"I consider myself really close to Kirstin so I would always offer support to her and I hoped that she was getting all the help she needed as well, which was my main concern as well because you never know what's going on from outside looking in."
In terms of getting back to him, Henare says it was a tepid "yeah-thanks-but-no-thanks" response from the franchise so he didn't receive any hint of interest as such.
"I said to them, 'Look, I don't plan on doing it for free so I would need for it to work' and I had a couple of stipulations there.
"All of that was over-the-phone stuff so we never got to the stage of negotiating or anything like that."
The last thing he wants is to make life difficult for the Hawks and he was quite taken aback with the lack of engagement.
"I just wanted the team to do well," says the 38-year-old former Hawks coach/captain who had spoken with franchise general manager Kevin Wagg after, it is understood, a former board member of the previous franchise, David Aflallo, approached Henare.
His appointment would certainly have filled the Pettigrew-Green Arena in Taradale, which this season draws a near-50 per cent crowd on gold-coin donations.
Henare believes Daly-Taylor is more than capable of coaching at the NBL level.
Franchise board member Ben Hill, a former Tall Black and Hawks player who led the amateur Hawke's Bay second-tier team to victory last season, has taken over as caretaker coach.
"I've been working with Kirstin for a long time. Actually I played under her as a head coach and she'd done a great job with us.

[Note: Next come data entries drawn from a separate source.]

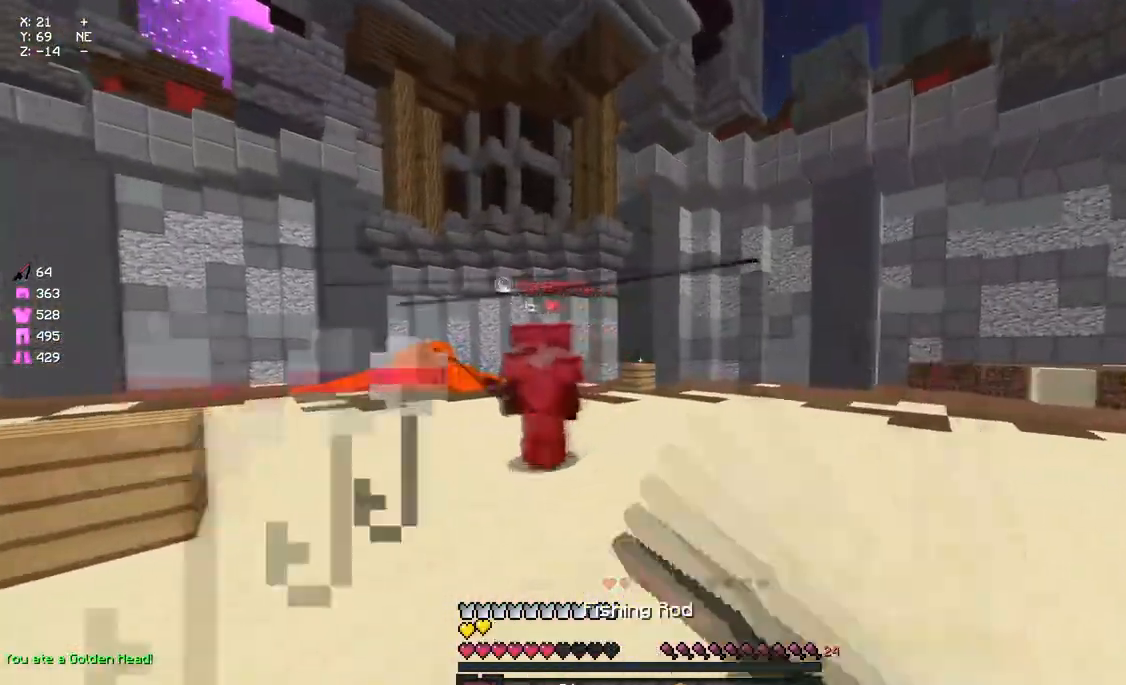
{"keys": ["w"], "mouse": ["left"], "events": [[33, "d", "up"], [83, "space", "down"], [200, "space", "up"], [250, "mouse_left", "down"], [300, "mouse_left", "up"], [367, "mouse_left", "down"], [417, "mouse_left", "up"], [450, "mouse_left", "down"]]}
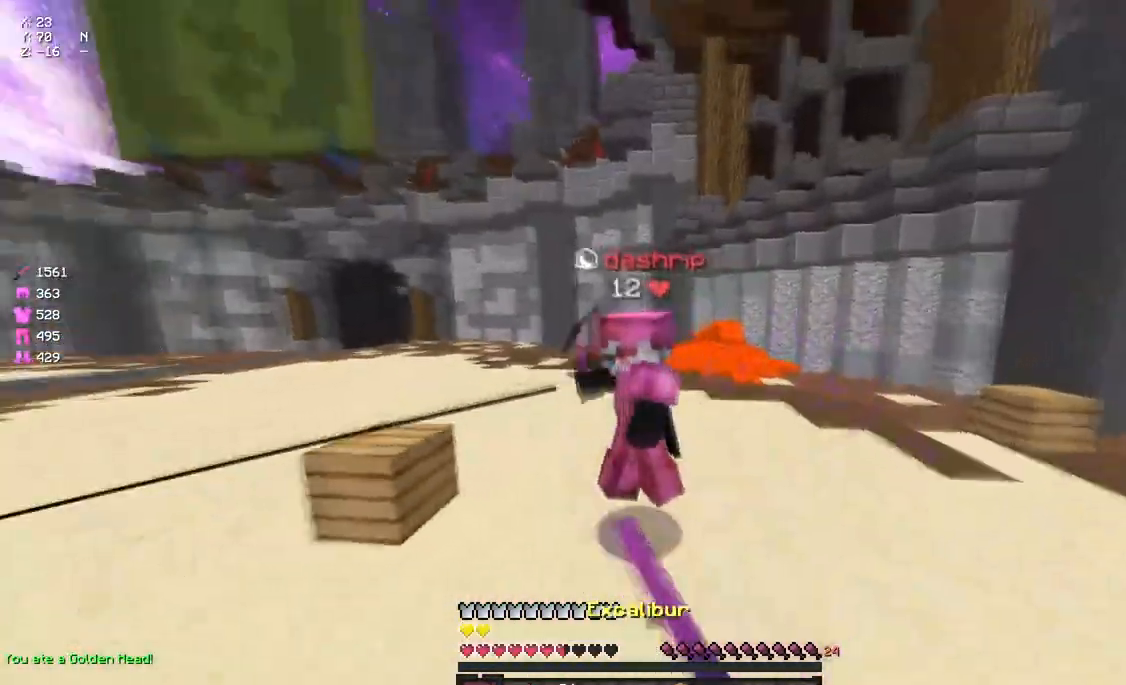
{"keys": ["a", "w"], "mouse": [], "events": [[33, "a", "down"], [33, "mouse_left", "up"], [83, "mouse_left", "down"], [133, "mouse_left", "up"], [133, "w", "up"], [183, "mouse_left", "down"], [183, "mouse_right", "down"], [183, "w", "down"], [233, "mouse_left", "up"], [233, "mouse_right", "up"], [283, "mouse_left", "down"], [350, "mouse_left", "up"], [400, "mouse_left", "down"], [450, "mouse_left", "up"]]}
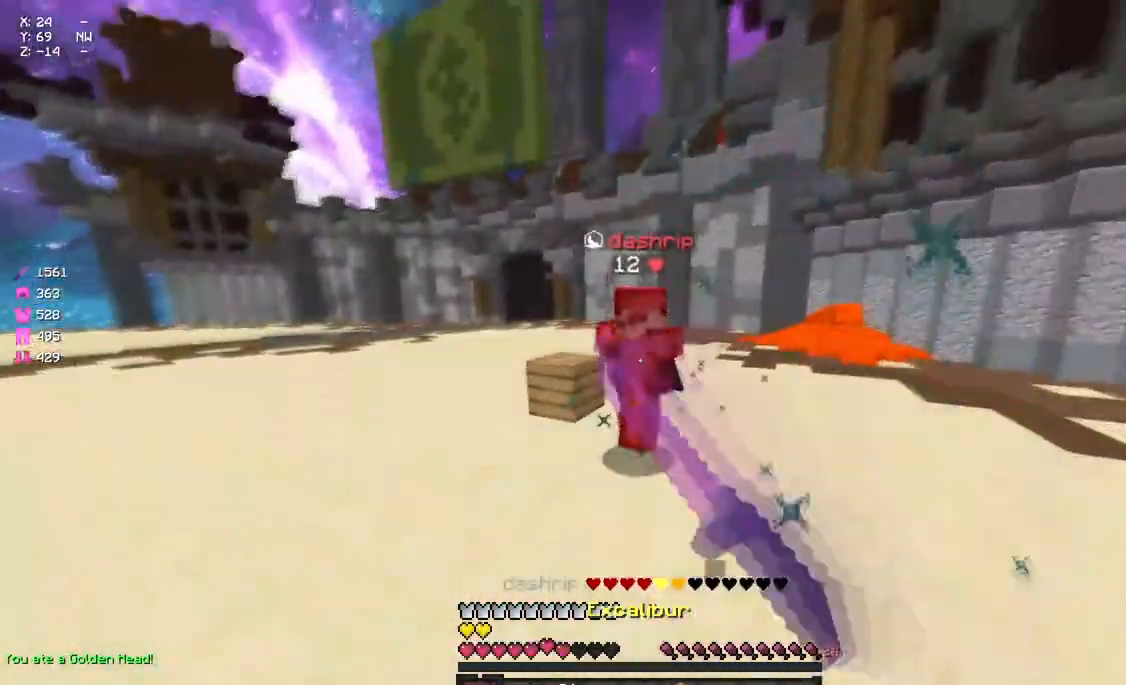
{"keys": ["d", "w"], "mouse": [], "events": [[117, "mouse_right", "down"], [233, "mouse_right", "up"], [333, "a", "up"], [333, "mouse_left", "down"], [383, "d", "down"], [383, "mouse_left", "up"], [450, "mouse_left", "down"], [500, "mouse_left", "up"]]}
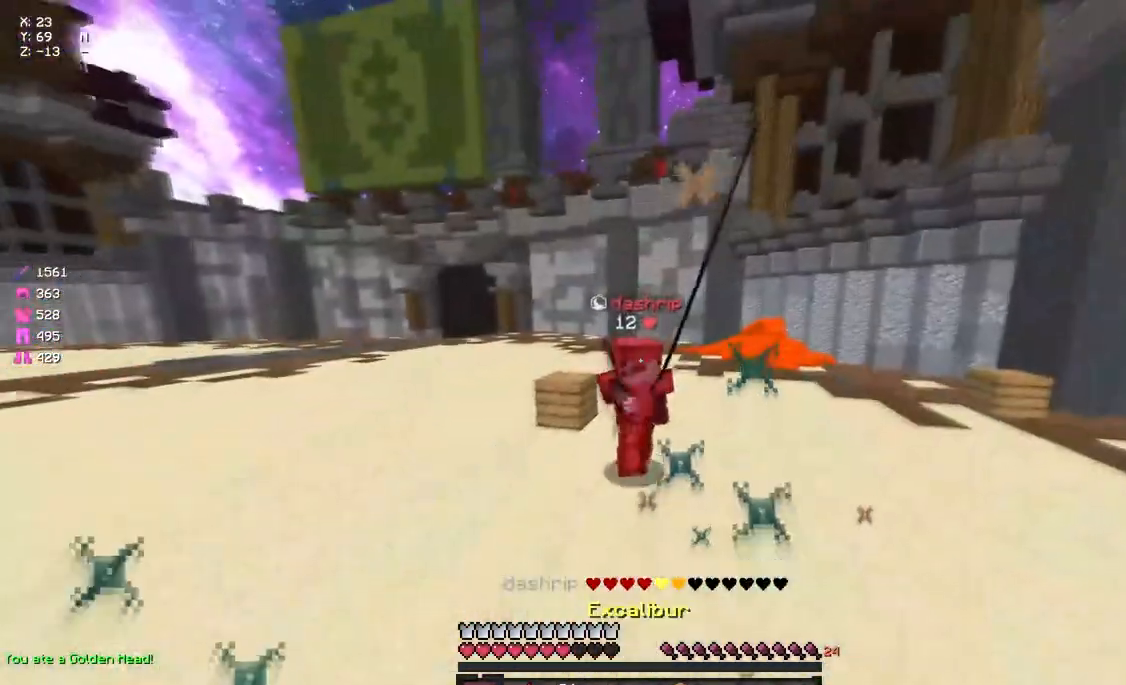
{"keys": ["w"], "mouse": [], "events": [[117, "d", "up"], [217, "mouse_right", "down"], [333, "mouse_right", "up"], [433, "mouse_left", "down"], [483, "mouse_left", "up"]]}
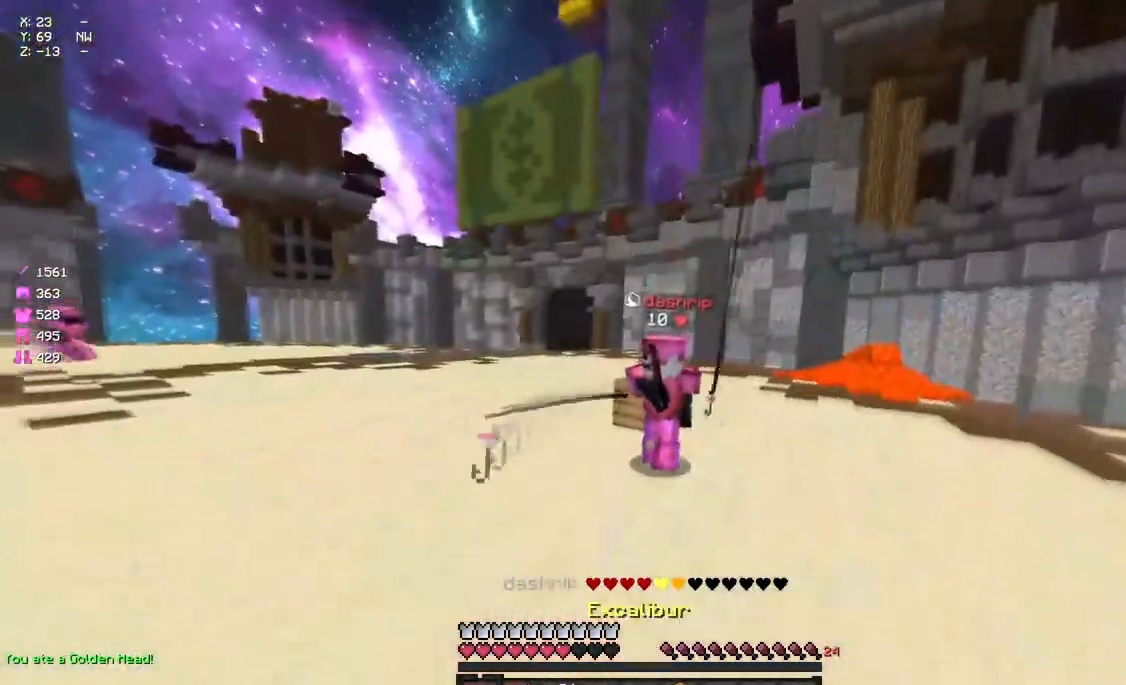
{"keys": ["w"], "mouse": ["left"], "events": [[100, "a", "down"], [100, "mouse_left", "down"], [150, "a", "up"], [150, "mouse_left", "up"], [250, "mouse_left", "down"], [317, "mouse_left", "up"], [367, "mouse_left", "down"], [417, "mouse_left", "up"], [467, "mouse_left", "down"]]}
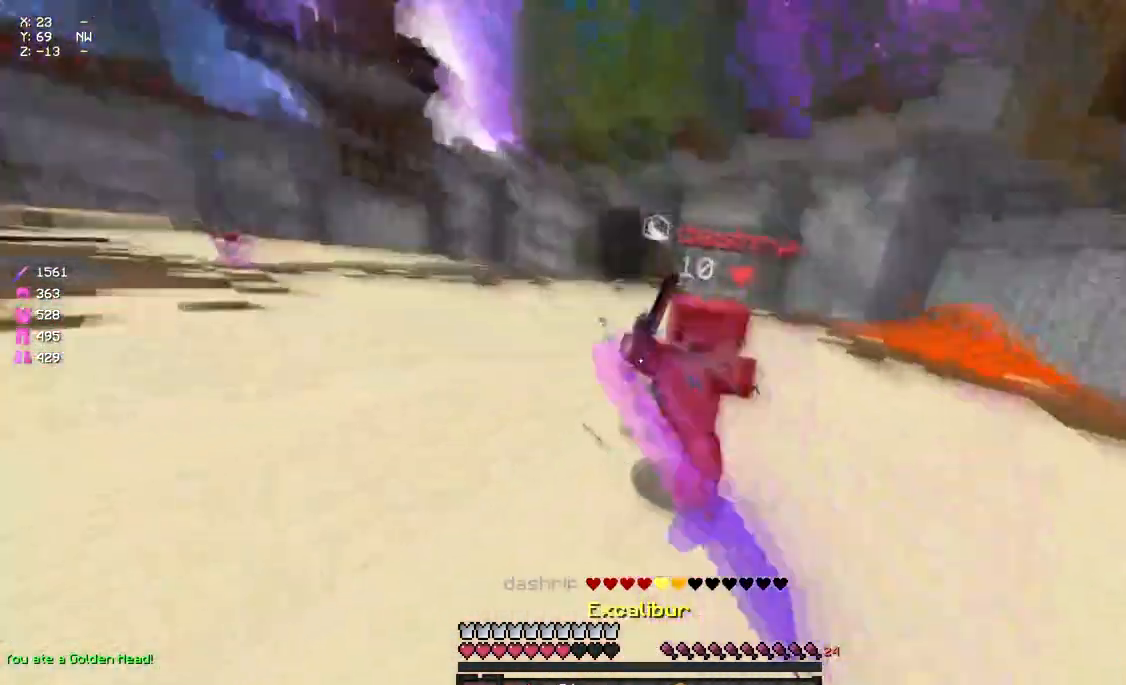
{"keys": ["s"], "mouse": [], "events": [[17, "mouse_left", "up"], [83, "d", "down"], [83, "mouse_left", "down"], [183, "mouse_left", "up"], [233, "d", "up"], [233, "mouse_left", "down"], [283, "mouse_left", "up"], [350, "mouse_left", "down"], [350, "w", "up"], [400, "mouse_left", "up"], [400, "s", "down"]]}
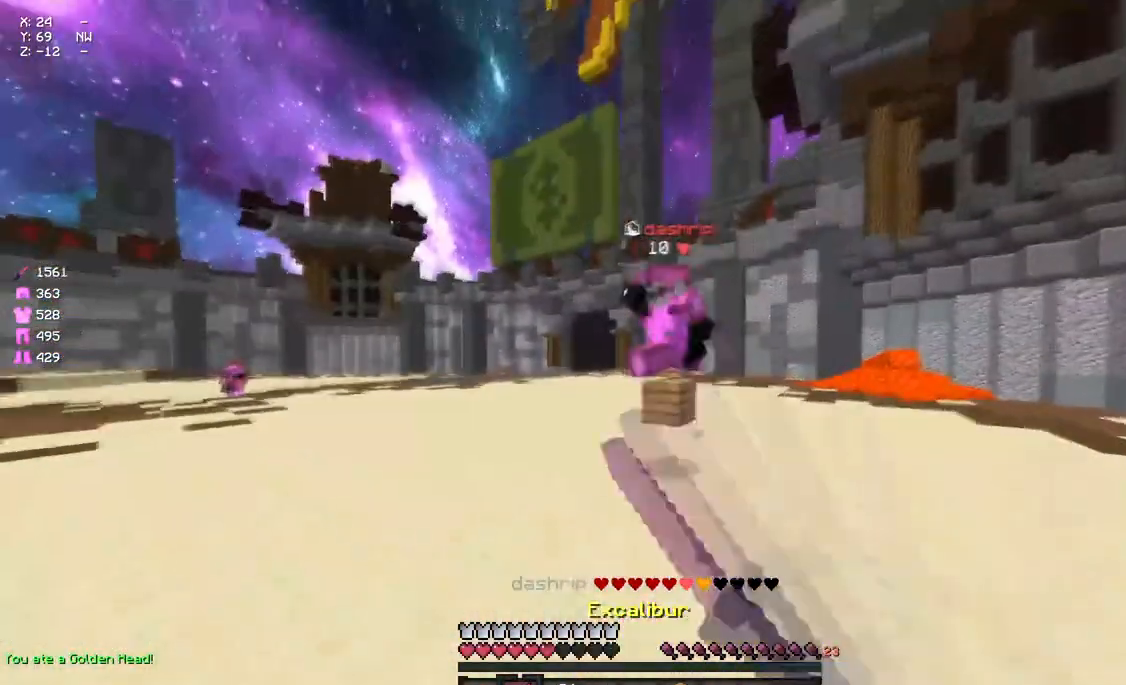
{"keys": [], "mouse": ["left", "right"], "events": [[67, "mouse_right", "down"], [117, "mouse_right", "up"], [333, "mouse_left", "down"], [333, "mouse_right", "down"], [500, "s", "up"]]}
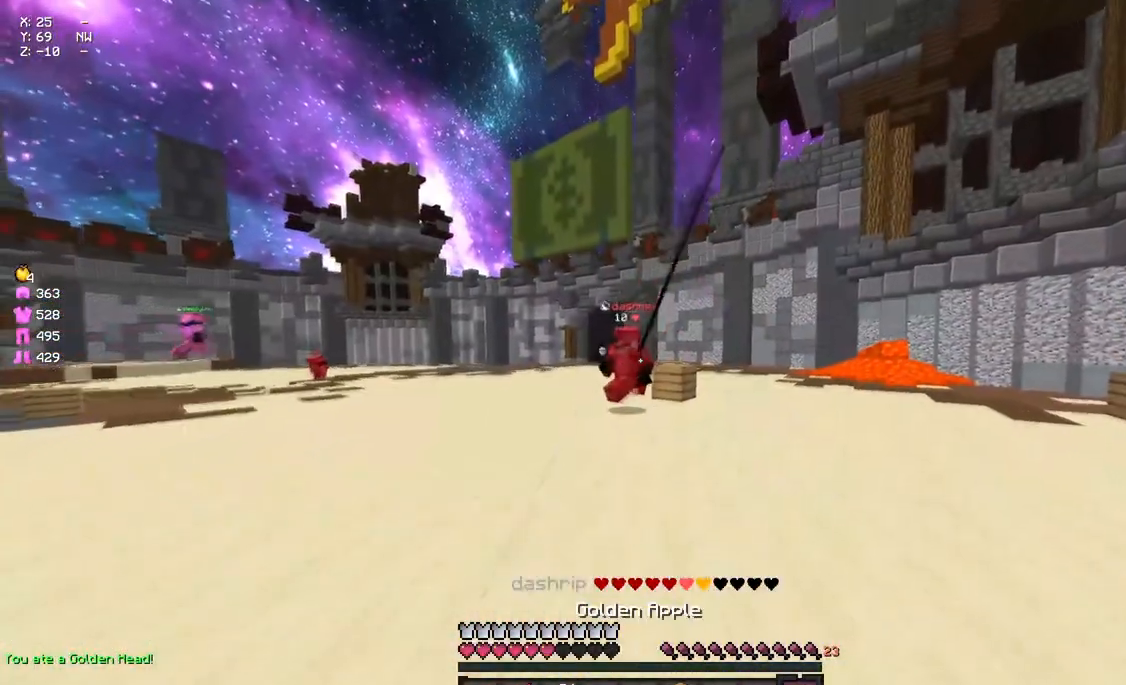
{"keys": [], "mouse": ["left", "right"], "events": []}
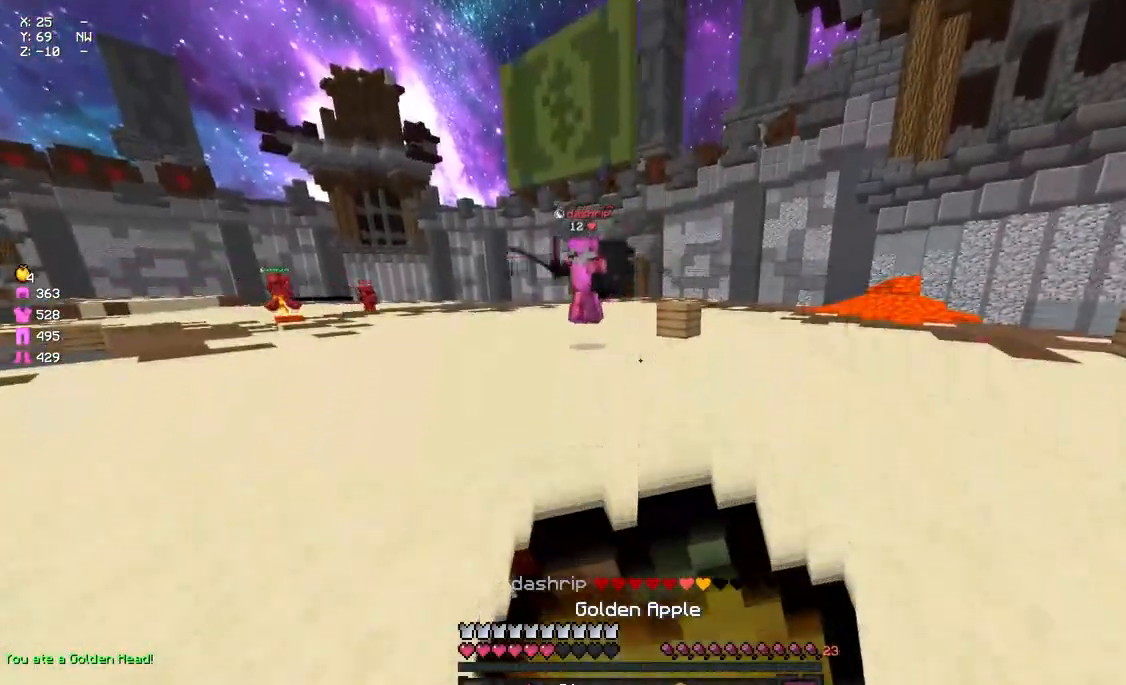
{"keys": ["d", "s"], "mouse": ["left", "right"], "events": [[100, "s", "down"], [483, "d", "down"]]}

I think it was in 2003 when I was her assistant coach as well," says Henare.
While not privy to the inside runnings of the Hawks, he says he knows co-skippers Jarrod Kenny and Everard Bartlett have respect for her built over time so there's a possibility other players may not have had that privilege.
"That's not me saying the other guys don't respect her but the two leaders of the group really do have respect for Kirstin."
Moving on, Henare says he has suggested to the franchise it needs to bring on board Hastings-born Paora Winitana from next season.
"I'm not sure what their plan is with Benny and that. Benny's done a good job, you know, considering he got thrown in in the last minute," he says of Hill who immediately led the Hawks to back-to-back victories over James Blond Super City Rangers on the road a day after accepting the role and at home against battlers Mike Pero Nelson Giants.
But that bubble burst with losses away to SIT Zero Fees Southland Sharks and at home to the Rangers last Saturday night.
"I wasn't even aware that Benny was coaching," he says.
Henare left the Hawks in 2012 after Bay businessman Rod Earnshaw stepped down as the franchise owner.
"I just didn't get a good feel for the security of my future and, again, it was just another timing thing so the Southland job came up and I applied for that and got it.
"I was working fulltime for the Hawks and during the process of [the franchise ownership] changing hands they weren't in a position to make any concrete offers," he says, highlighting the priorities of his young family had taken precedence.